# Looking to get my Beretta PX4 Slide refinished



## dondavis3 (Aug 2, 2009)

Hi all,

I'm thinking about getting my Beretta PX4 Slide refinished / polished / changed to silver.

I've seen someone post a beautiful picture of their PX 4 that they had this done to.

It looked great to me.

Where did they get it done and what did it costs?

Thanks 

:smt1099


----------



## falchunt (May 8, 2009)

I looked like crazy for that picture to see who's it was ( I remember seeing it too) but I couldn't find it anywhere.... I made a few compliments of the pic when the poster put them up and I did ask where it was done and how much. I don't recall prices, but I did bookmark the page.

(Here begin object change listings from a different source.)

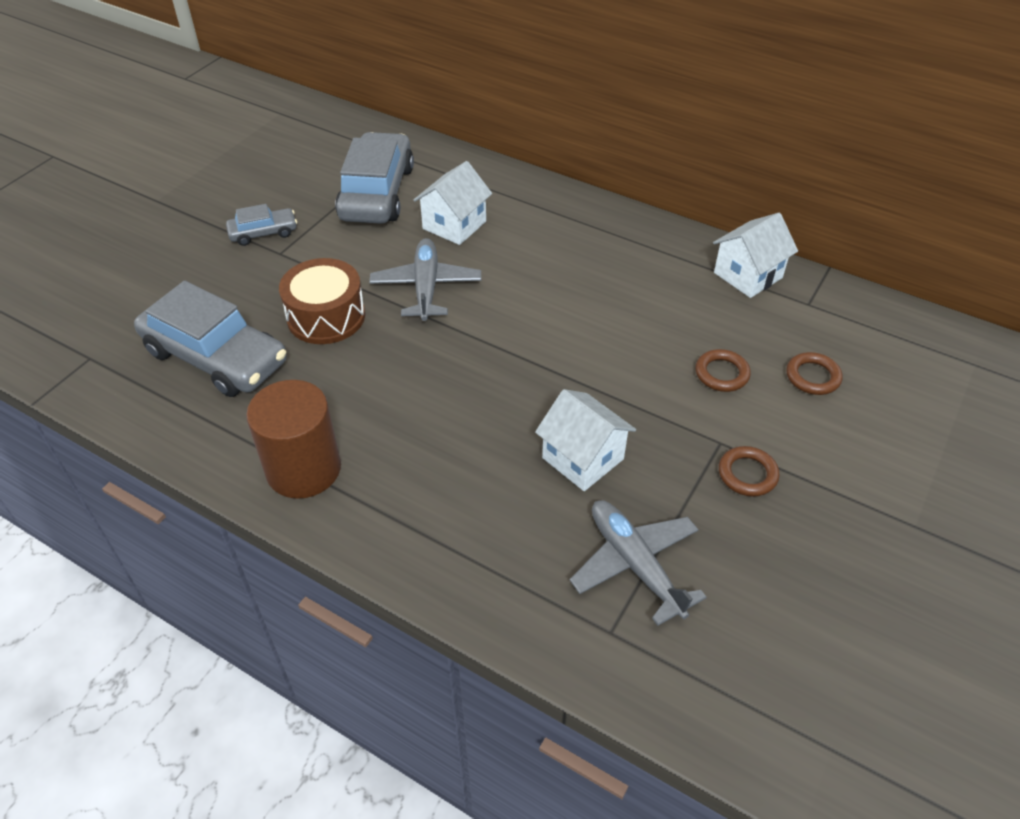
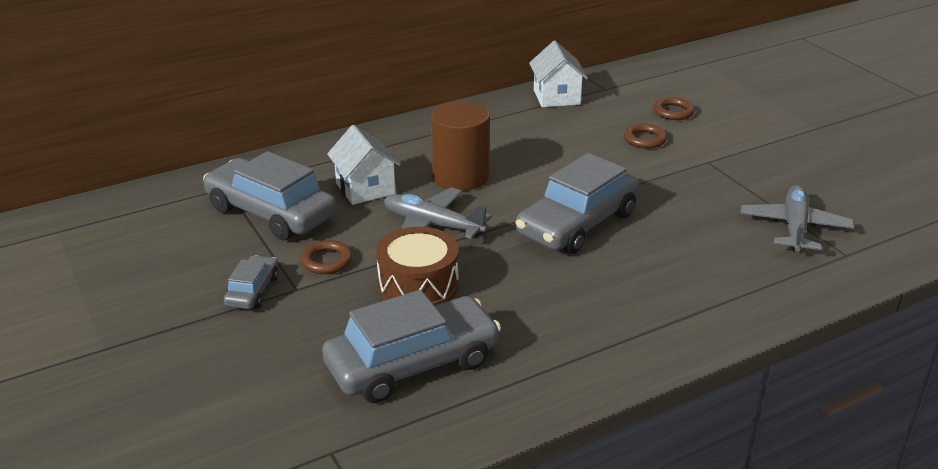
camera: 60 degrees left, 15 degrees down
(303, 469) = (603, 347): brown cylinder -> brown cylinder (460, 177)
(501, 380) = (577, 224): none -> grey car
(583, 458) = (685, 216): white house -> none
(634, 564) = (794, 227): grey plane -> grey plane turned 105 degrees clockwise
(747, 474) = (742, 162): brown ring -> brown ring (327, 261)

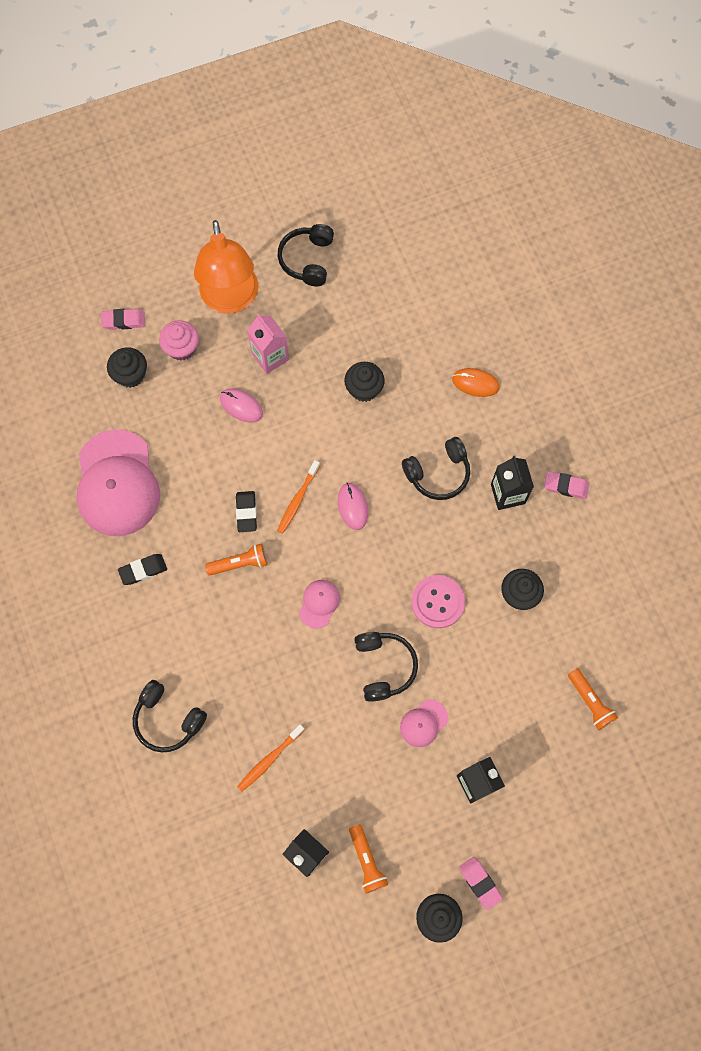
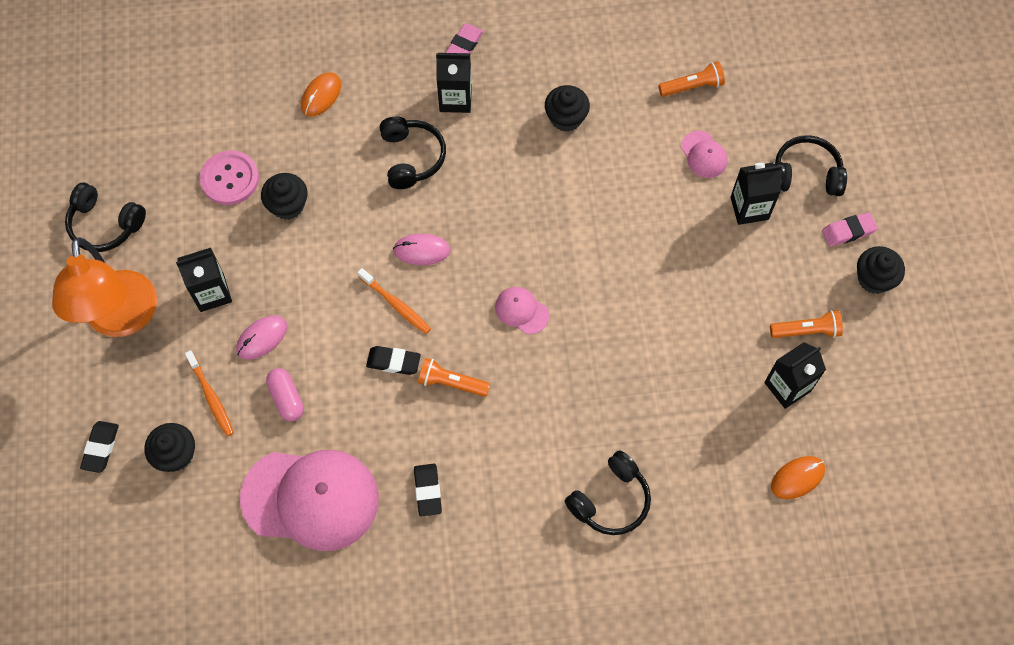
camera: 75 degrees left, 5 degrees down
(123, 321) = (101, 448): pink eraser -> black eraser
(182, 348) = (163, 388): pink cupcake -> none
(195, 440) = (286, 398): none -> pink capsule
(224, 879) = (797, 478): none -> orange mouse
(230, 299) = (122, 319): orange lamp -> orange lamp turned 75 degrees clockwise
(239, 563) = (451, 383): orange flashlight -> orange flashlight turned 75 degrees counterclockwise
(269, 759) = (680, 402): orange toothbrush -> orange toothbrush (211, 397)
(270, 357) = (212, 293): pink carton -> black carton
(384, 666) = (608, 263): black headphones -> black headphones (806, 174)
(423, 723) = (677, 241): pink cap -> pink cap (703, 155)
(437, 602) = (553, 195): pink button -> pink button (230, 179)

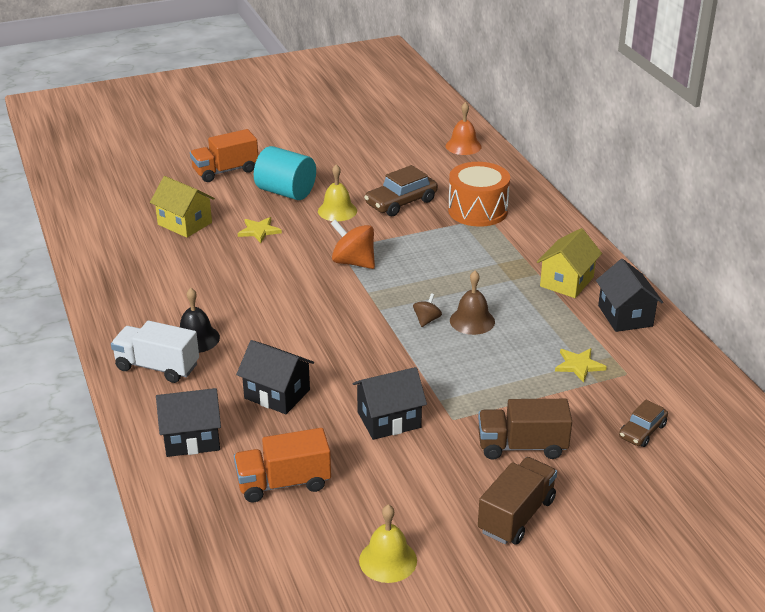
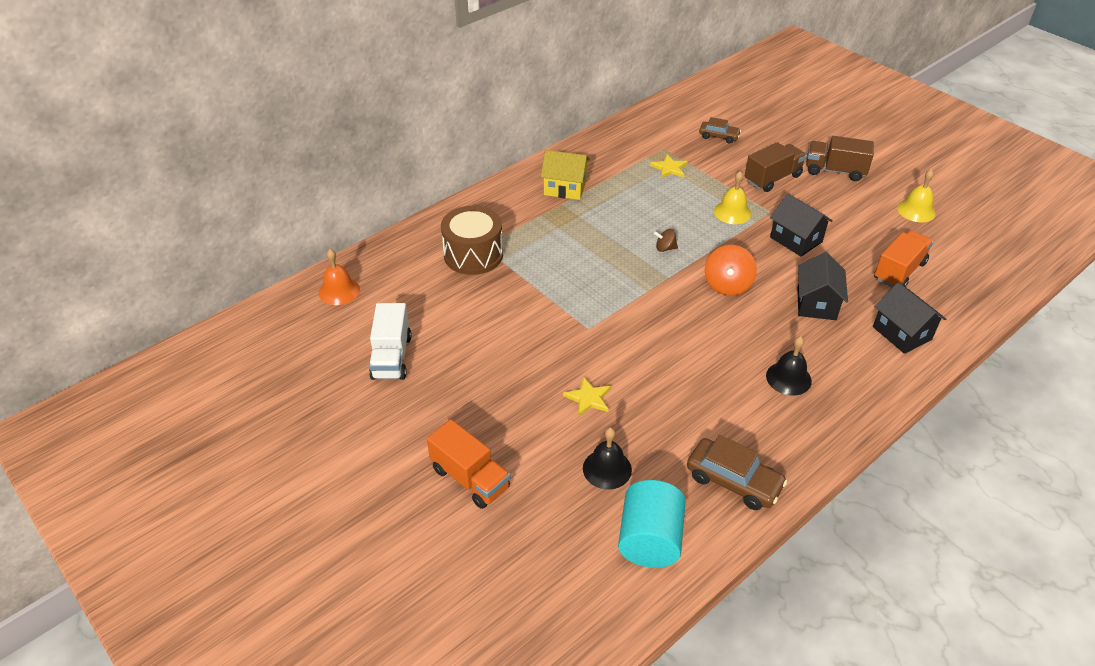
camera: 110 degrees left, 10 degrees up
(157, 367) = (844, 389): white truck -> white truck (391, 357)
(184, 223) = (607, 469): yellow house -> black bell
(283, 483) = (899, 271): orange truck -> orange truck turned 105 degrees counterclockwise
(286, 192) = (497, 403): turquoise cylinder -> turquoise cylinder (649, 540)
(337, 211) = (518, 350): yellow bell -> yellow bell (732, 212)
(353, 262) = (606, 312): orange spinning top -> orange spinning top (727, 285)
(401, 202) = (481, 308): brown car -> brown car (733, 481)
(472, 321) = (650, 225): brown bell -> none
(477, 210) = (473, 255): orange drum -> brown drum
(522, 446) = (772, 178): brown truck -> brown truck turned 105 degrees counterclockwise
(625, 316) = (594, 156): black house -> none

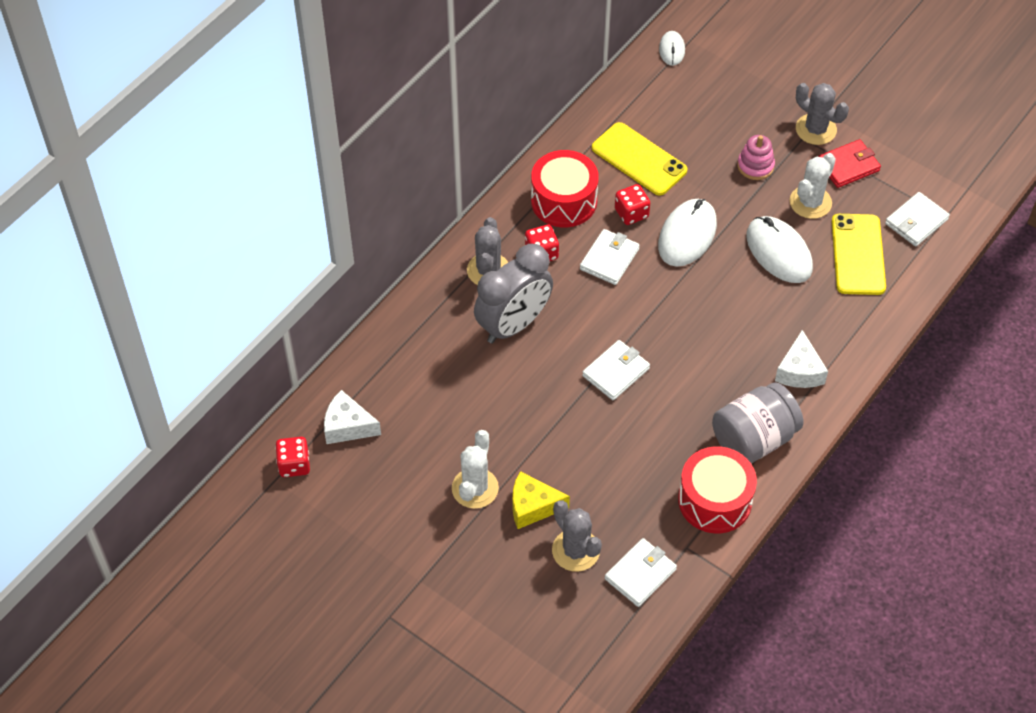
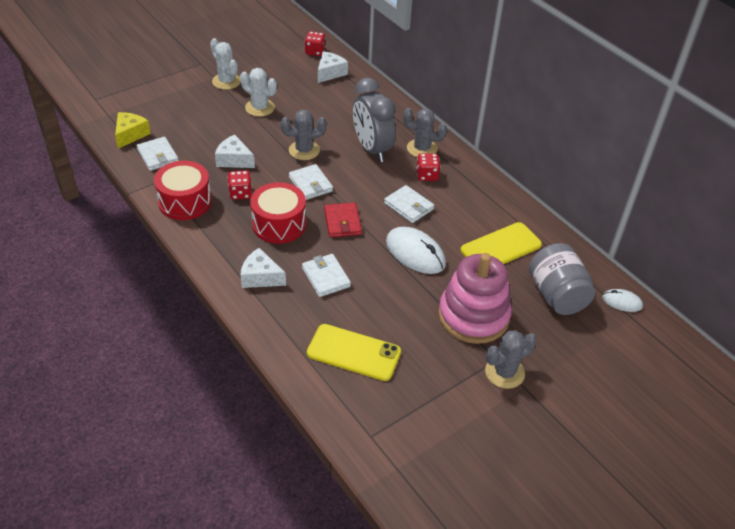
camera: 105 degrees right, 10 degrees down
(532, 506) = (233, 126): yellow cheese -> yellow cheese (130, 134)
(564, 201) = (471, 197): red drum -> red drum (279, 224)
(575, 550) = (192, 135): grey cactus -> grey cactus (304, 150)
(606, 476) = (234, 160): none -> white cheese
(631, 213) = (447, 229): red dice -> red dice (240, 193)
(754, 439) = (219, 234): grey jar -> grey jar (556, 295)
(755, 166) = (473, 316): pink stacking toy -> pink stacking toy, size x2.15
(779, 252) = (377, 302): white mouse -> none
(810, 202) = (421, 339): white cactus -> white cactus (226, 81)
(848, 166) = (454, 381): red wallet -> red wallet (342, 222)
(916, 221) = (373, 409): white wallet -> white wallet (326, 277)

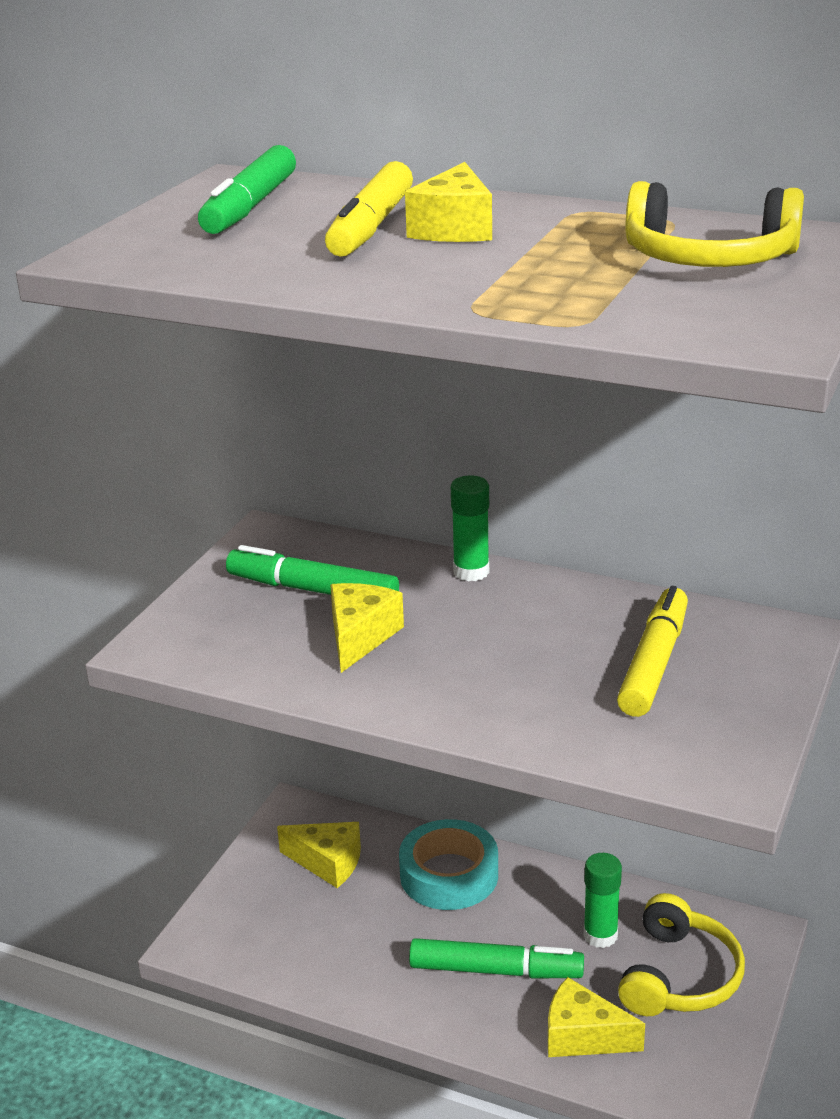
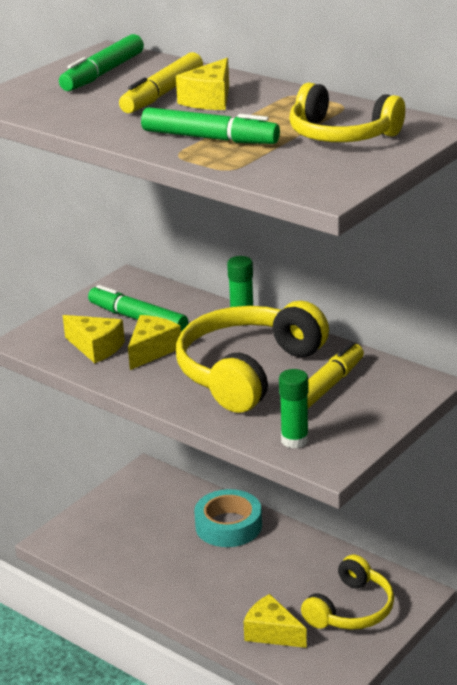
camera: 15 degrees right, 0 degrees up
(328, 862) = (154, 506): yellow cheese -> yellow cheese (96, 348)
(496, 970) = (233, 586): green marker -> green marker (210, 138)
(523, 650) = (247, 371): none -> yellow headphones
(600, 935) = (311, 577): green glue stick -> green glue stick (294, 440)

http://www.robarguns.com/index.htm

hope this helps


----------



## dosborn (Apr 17, 2009)

I had CCR refinish the slide and controls on a Sig for me. I am confident they would do a good job on your Beretta. I just took these pics last weekend and have been meaning to post them anyway.


----------



## dondavis3 (Aug 2, 2009)

Thank you so much for your efforts.

Someone else found the picture and information for me.

It was CCR that did the fine work.

You can see it here :

http://berettaforum.net/vb/showthread.php?p=564401#post564401

+1 dosborn it looks good to me.

:smt1099


----------